“Anxiety isn’t your essence. It’s merely a transient experience. It can exit through the very door it entered.” ~James Clear
Years ago, I had a panic attack while crossing a bridge, and I was terrified.
My heart suddenly started racing. My breathing became rapid and constricted. A wave of lightheadedness overcame me.
I was going sixty miles an hour with nowhere to pull over. The bridge stretched across open water for miles, and I was alone.
A chilling thought struck me:
There’s something gravely wrong.
I gripped the steering wheel, resolved to continue driving despite the fear of losing consciousness before I made it to safety.
At that point, it felt like my body had completely let me down.
For a long time afterwards, I had a fear of driving and lived in a state of constant anxiety about reliving that moment.
I began to dodge particular activities and scenarios, ever watchful for signs of another impending episode. Even if I seemed outwardly composed, inside I was tense.
If you have faced panic attacks, you might relate to this sensation.
The racing heartbeat, the dizziness, and the sudden impression that something dreadful is about to happen.
It’s not merely bothersome—it’s frightening.
Most individuals who face panic share the conviction I once held:
There must be something fundamentally wrong with my body.
But the realization I came to eventually transformed everything.
Your Body Isn’t the Adversary
The initial concept that altered my perspective was this: panic symptoms feel threatening, but they are not.
They signify your nervous system raising a red flag.
When we recognize a threat, the body triggers a survival response known as fight-or-flight.

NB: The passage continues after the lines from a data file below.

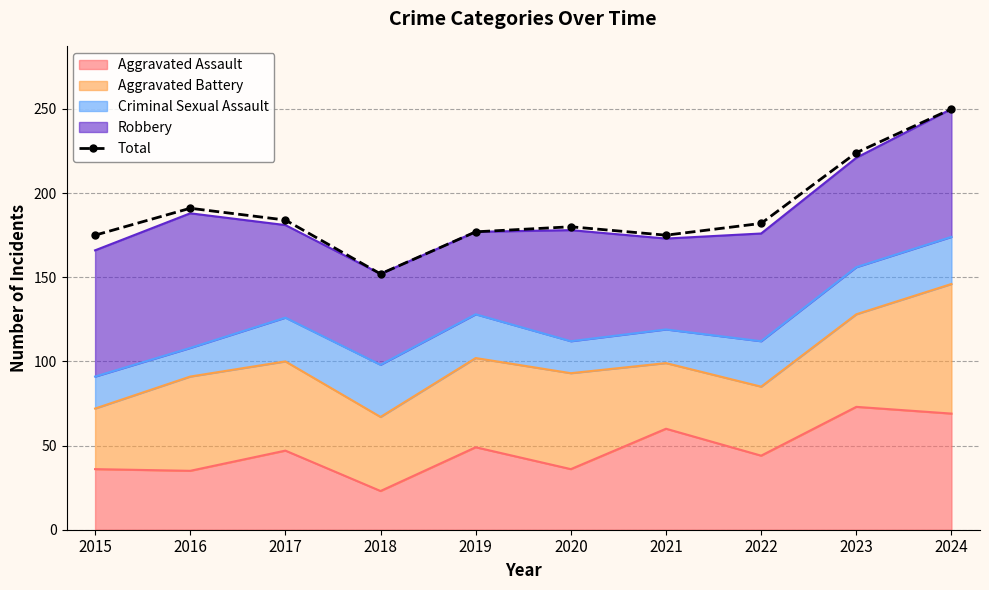

Reading left to right, transcribe all the data shown in this chart.

2015=175	2016=191	2017=184	2018=152	2019=177	2020=180	2021=175	2022=182	2023=224	2024=250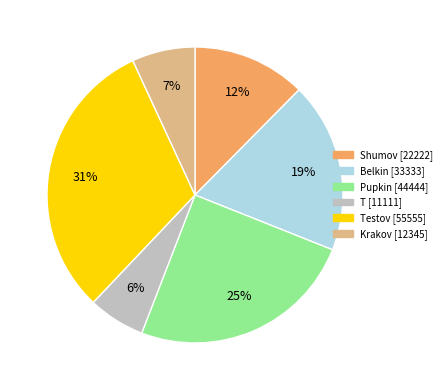

To the nearest percent, what is the difference between the largest and smallest slice percentages?

25%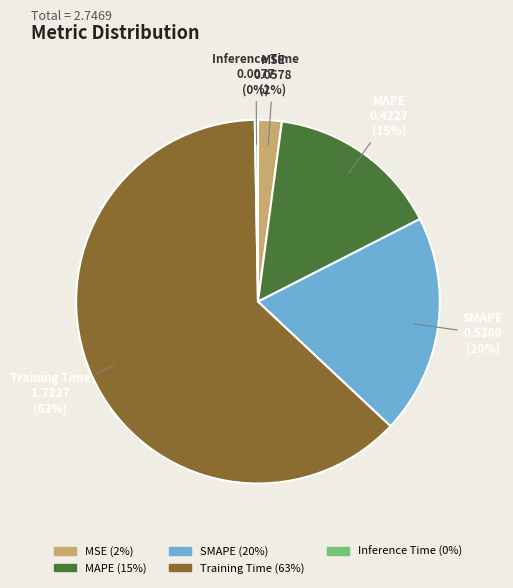

To the nearest percent, what is the average slice percentage?

20%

Adrenaline surges, the heart races, breathing accelerates, and muscles prepare for action.
This response evolved to ensure human survival.
When our ancestors confronted danger, such as escaping a predator, immediate physiological reactions were essential. When the nervous system is functioning well, the rest-and-digest mechanism restores the body to tranquility once the threat subsides.
However, continuous stress disturbs this balance. The fight-or-flight response becomes overactive, leaving the rest-and-digest response ineffective. The body remains tense.